Doctors, nurses and surgeons are supposed to be on the lookout for infections whenever a patient complains of pain. A doctor’s failure to diagnose an infection can have catastrophic consequences, and injured patients or their families need to be aware of their rights under current medical malpractice law.
A medical negligence case involving a knee infection was recently decided in Westchester County. The wife of a man who died in 2008 sued the surgeon who took a fluid sample from the man’s knee. However, the surgeon chose not to send the sample off to be tested for infection. The 78-year-old patient died the month following his visit with the surgeon.
An expert witness testified that the surgeon failed to provide the standard of care when he didn’t have the fluid sample tested. The wife’s lawsuit accused the surgeon, another doctor and two medical facilities of medical malpractice. A judge dismissed the claims against all of the defendants except the surgeon.
Through her lawsuit, the grieving wife sought $1 million in compensation for various expenses left in the wake of her husband’s death. The jury hearing the case deliberated over the course of a couple of days, but in the end, the jurors found that the surgeon had not deviated from the standard of care. However, the surgeon is still facing more than 250 more lawsuits.
Earlier in March, he was sentenced to federal prison after being convicted of insurance fraud. He is currently being electronically monitored by authorities.
The jury’s decision in this first medical malpractice case underscores the challenges plaintiffs can face in proving medical negligence, even when common sense seems to point directly to such negligence. To prevail in a medical malpractice case, injured parties or their families should be aware of every available legal option.

(Saved entries)
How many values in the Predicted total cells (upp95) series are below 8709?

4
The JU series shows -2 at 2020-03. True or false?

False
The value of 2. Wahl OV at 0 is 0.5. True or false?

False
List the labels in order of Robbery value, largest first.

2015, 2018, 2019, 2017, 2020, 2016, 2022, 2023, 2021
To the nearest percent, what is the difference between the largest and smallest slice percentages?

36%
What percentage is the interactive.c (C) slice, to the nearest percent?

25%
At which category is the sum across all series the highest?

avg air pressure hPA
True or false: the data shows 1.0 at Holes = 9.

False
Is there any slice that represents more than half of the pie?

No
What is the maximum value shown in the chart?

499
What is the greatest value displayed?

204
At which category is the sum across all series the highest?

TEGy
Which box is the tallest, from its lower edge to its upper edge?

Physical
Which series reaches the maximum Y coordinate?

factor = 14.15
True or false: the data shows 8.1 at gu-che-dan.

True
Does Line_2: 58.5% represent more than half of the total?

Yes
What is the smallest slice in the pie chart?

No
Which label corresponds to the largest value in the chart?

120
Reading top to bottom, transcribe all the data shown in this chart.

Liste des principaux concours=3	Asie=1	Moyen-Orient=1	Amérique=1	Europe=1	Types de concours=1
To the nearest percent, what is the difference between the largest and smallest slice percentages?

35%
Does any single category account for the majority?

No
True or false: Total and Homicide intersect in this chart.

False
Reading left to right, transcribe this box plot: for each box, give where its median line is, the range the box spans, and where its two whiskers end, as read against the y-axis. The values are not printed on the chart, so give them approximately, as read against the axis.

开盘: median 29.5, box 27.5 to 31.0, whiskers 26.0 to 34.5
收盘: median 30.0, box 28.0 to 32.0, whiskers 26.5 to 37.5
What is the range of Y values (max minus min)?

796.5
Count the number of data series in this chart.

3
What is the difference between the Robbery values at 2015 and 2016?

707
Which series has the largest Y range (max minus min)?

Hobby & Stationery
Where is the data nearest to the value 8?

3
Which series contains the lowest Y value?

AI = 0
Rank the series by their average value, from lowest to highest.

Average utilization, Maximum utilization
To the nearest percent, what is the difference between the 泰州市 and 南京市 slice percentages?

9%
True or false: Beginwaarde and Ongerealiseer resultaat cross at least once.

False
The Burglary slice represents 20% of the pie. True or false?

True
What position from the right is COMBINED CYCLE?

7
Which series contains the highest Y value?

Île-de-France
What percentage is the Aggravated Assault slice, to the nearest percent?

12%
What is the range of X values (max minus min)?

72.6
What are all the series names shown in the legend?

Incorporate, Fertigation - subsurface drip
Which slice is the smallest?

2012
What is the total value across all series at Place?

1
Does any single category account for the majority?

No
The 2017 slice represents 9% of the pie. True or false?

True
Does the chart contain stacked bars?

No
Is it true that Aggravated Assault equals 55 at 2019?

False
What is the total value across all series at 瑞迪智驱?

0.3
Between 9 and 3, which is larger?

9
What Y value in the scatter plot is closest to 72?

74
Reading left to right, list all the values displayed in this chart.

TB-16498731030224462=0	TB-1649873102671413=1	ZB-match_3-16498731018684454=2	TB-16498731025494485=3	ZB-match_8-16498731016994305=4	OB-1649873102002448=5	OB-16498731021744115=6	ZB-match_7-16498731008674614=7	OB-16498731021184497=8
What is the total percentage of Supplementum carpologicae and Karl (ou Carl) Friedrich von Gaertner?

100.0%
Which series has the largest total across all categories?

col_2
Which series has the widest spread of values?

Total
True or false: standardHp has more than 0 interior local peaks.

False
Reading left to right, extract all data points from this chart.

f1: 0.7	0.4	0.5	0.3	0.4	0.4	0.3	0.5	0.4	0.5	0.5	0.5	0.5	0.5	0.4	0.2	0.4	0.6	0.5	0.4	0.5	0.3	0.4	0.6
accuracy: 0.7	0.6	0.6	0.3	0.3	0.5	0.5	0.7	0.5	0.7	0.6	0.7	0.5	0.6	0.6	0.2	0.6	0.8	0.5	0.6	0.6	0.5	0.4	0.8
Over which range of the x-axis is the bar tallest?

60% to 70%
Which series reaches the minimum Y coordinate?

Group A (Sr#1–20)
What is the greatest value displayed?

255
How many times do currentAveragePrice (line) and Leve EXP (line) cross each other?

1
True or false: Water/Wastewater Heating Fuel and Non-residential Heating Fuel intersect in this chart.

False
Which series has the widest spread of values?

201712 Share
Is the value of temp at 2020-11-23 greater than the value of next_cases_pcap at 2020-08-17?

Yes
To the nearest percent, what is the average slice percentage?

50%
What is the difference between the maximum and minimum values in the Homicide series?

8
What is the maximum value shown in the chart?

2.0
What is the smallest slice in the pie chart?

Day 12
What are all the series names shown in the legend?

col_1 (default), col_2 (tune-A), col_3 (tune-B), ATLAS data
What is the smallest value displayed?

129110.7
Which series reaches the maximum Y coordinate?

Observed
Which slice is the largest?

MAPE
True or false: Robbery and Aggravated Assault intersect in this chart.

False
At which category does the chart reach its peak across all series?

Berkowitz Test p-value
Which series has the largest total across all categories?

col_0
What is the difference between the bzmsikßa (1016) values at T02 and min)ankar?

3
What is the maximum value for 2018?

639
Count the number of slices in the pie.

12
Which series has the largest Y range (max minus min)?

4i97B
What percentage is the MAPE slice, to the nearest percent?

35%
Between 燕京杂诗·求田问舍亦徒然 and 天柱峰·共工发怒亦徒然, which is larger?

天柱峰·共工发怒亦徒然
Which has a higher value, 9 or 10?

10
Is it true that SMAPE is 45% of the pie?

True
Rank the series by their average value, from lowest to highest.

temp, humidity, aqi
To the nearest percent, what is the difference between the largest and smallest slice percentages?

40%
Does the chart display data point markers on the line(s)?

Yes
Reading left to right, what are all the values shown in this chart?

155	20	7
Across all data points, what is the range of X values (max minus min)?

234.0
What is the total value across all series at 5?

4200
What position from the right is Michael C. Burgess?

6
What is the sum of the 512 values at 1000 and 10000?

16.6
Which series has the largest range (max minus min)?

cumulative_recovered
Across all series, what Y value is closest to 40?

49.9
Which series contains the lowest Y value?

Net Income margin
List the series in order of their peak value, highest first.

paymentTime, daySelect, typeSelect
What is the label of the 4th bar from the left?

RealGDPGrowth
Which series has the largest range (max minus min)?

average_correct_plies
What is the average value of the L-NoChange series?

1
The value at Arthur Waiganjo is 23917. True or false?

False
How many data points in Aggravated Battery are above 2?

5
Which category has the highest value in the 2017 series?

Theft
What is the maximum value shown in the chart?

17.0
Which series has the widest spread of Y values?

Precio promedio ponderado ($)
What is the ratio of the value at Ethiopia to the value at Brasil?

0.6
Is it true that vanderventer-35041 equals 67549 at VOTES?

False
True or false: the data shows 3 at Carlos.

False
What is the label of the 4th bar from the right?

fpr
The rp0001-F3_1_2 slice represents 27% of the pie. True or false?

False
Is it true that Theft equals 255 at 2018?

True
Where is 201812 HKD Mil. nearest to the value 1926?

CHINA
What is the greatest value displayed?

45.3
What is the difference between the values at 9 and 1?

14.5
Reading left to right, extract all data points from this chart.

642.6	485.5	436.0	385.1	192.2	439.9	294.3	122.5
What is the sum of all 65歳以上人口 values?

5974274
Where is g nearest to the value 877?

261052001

:: What to produce ::
Reproduce, word for word, the stretch of the malpractice article from "Through her lawsuit, the" through "250 more lawsuits.".

:: Response area ::
Through her lawsuit, the grieving wife sought $1 million in compensation for various expenses left in the wake of her husband’s death. The jury hearing the case deliberated over the course of a couple of days, but in the end, the jurors found that the surgeon had not deviated from the standard of care. However, the surgeon is still facing more than 250 more lawsuits.